Right now, 25% of children who survive blood and marrow transplants go on to develop chronic graft-versus-host disease (cGvHD), an incurable condition that can cause lifelong pain and disability.

“Blood and marrow transplants can cure cancer and immune disease in patients who have few other treatment options, but they also can cause cGvHD,” says Dr. Kirk Schultz. “We want to preserve the lifesaving power of blood and marrow transplants, while eliminating the risk of serious, life-limiting complications.”

Dr. Schultz is the Director of the Michael Cuccione Childhood Cancer Research Program at BC Children’s Hospital and a professor in the Department of Pediatrics at the University of British Columbia.

In research published in the November issue of Haematologica, Dr. Schultz, Dr. Amina Kariminia and their colleagues at the Michael Cuccione Childhood Cancer Research Program at BC Children’s report that patients who receive transplants containing higher numbers of two types of immune cells are less likely to develop cGvHD.

“This discovery is the culmination of ten years of research involving an international team of collaborators,” says Dr. Schultz, the senior author of study. “In the end, the findings were worth the wait.”

Blood and marrow transplants, in which a patient receives blood stem cells from a healthy donor, are the only effective treatment for some patients with leukemia and other blood cancers and immune diseases.

Dr. Schultz and his team analyzed the immune cells in samples of donor cells destined for transplants in adult cancer patients at 13 centres in Canada, Saudi Arabia, Australia New Zealand and the United States. Researchers then followed the patients who received the transplants for two years and compared the immune profiles of the donors to the health outcomes of the recipients.

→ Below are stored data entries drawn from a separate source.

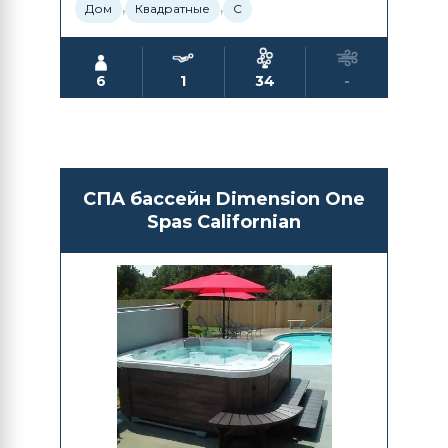
,
,
Дом
Квадратные
С
6
1
34
-
СПА бассейн Dimension One
Spas Californian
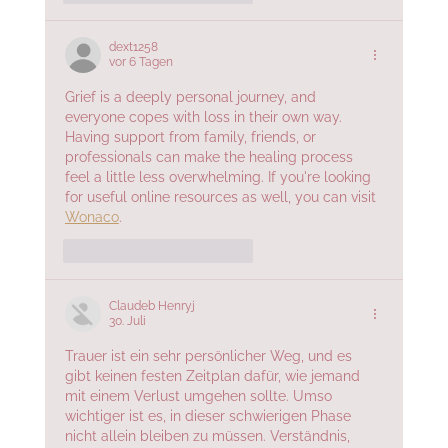
dext1258
vor 6 Tagen
Grief is a deeply personal journey, and 
everyone copes with loss in their own way. 
Having support from family, friends, or 
professionals can make the healing process 
feel a little less overwhelming. If you're looking 
for useful online resources as well, you can visit 
Wonaco
.
Gefällt mir
Antworten
Claudeb Henryj
30. Juli
Trauer ist ein sehr persönlicher Weg, und es 
gibt keinen festen Zeitplan dafür, wie jemand 
mit einem Verlust umgehen sollte. Umso 
wichtiger ist es, in dieser schwierigen Phase 
nicht allein bleiben zu müssen. Verständnis,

“For the first time we found that patients who receive transplants with higher numbers of two very specific types of immune cells are less likely to develop cGvHD,” says Dr. Amina Kariminia, Lab Manager of the Schultz Lab and the first author of the study.

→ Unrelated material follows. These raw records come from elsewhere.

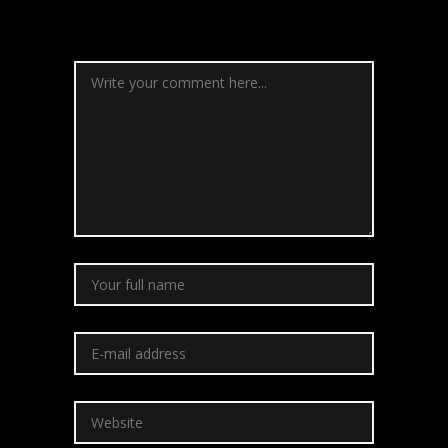
Comment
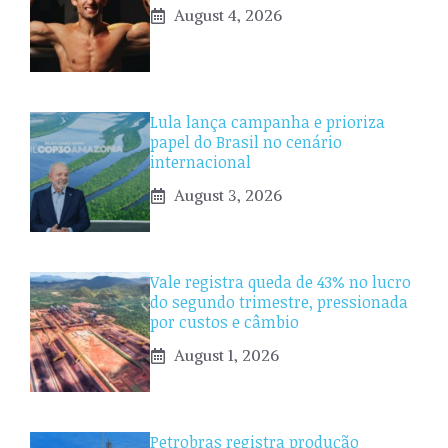
August 4, 2026
Lula lança campanha e prioriza
papel do Brasil no cenário
internacional
August 3, 2026
Vale registra queda de 43% no lucro
do segundo trimestre, pressionada
por custos e câmbio
August 1, 2026
Petrobras registra produção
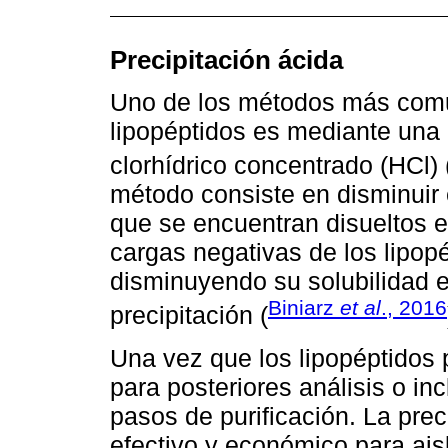
Precipitación ácida
Uno de los métodos más comune
lipopéptidos es mediante una p
clorhídrico concentrado (HCl) 
método consiste en disminuir e
que se encuentran disueltos 
cargas negativas de los lipop
disminuyendo su solubilidad e
Biniarz
et al
., 2016
precipitación (
Una vez que los lipopéptidos 
para posteriores análisis o in
pasos de purificación. La pre
efectivo y económico para aisl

CGvHD occurs when immune cells from the donor attack the recipient’s body, causing a range of serious symptoms including painful rashes, gastrointestinal distress and liver damage. This research focuses on the chronic form of graft-versus-host disease, which develops 100 days or more after a transplant and is less often fatal than the acute form of the disease, but more difficult to prevent.

Researchers found that these helpful cells are types of natural killer cells, immune cells that can play a key role in attacking cancer. This research shows that these cells have two functions in patients who receive blood and marrow transplants for cancer – they both attack and kill cancer cells and regulate the immune system so it doesn’t harm healthy tissue.

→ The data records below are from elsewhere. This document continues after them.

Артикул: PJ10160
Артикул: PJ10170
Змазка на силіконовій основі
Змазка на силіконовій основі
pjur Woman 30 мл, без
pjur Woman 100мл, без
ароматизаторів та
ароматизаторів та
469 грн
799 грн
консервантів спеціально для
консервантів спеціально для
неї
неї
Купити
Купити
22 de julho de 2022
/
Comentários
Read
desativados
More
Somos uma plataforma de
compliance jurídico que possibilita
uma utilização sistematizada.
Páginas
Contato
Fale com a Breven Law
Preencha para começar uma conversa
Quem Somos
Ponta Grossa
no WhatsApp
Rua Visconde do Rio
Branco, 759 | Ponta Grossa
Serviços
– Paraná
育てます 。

With the help of Madeline Lauener, a research summer student and blood cancer survivor, researchers in the Schultz lab found that these helpful immune cells can easily be grown in the lab. Eventually, scientists may be able to take donated blood stem cells, increase the number of immune cells in the lab, and then transplant them back into patients.

“In blood and marrow transplants for cancer patients, we need to strike a fine balance,” says Dr. Kariminia. “We need the immune cells from the donor to recognize and kill cancer cells, but not attack healthy tissue in the donor. The cells we found in this study may help us achieve this balance, so bone and marrow transplants can continue to cure cancer, without causing disease.”

This research could also help children who receive blood and marrow transplants for inherited immune conditions.

“In cancer patients, cGvHD can have some beneficial effects because the immune response also kills cancer cells,” says Dr. Schultz. “In children with inherited conditions, cGvHD is even more devastating because it has no therapeutic advantage.”

Dr. Schultz and his colleagues hope their work is an important step towards reducing the heavy toll cGvHD takes on children and families.

“These children have gone through long and difficult treatments and survived cancer, only to develop another life-altering illness,” says Dr. Schultz. “We want to prevent cGvHD, so more of our patients can recover completely and get back to being kids.”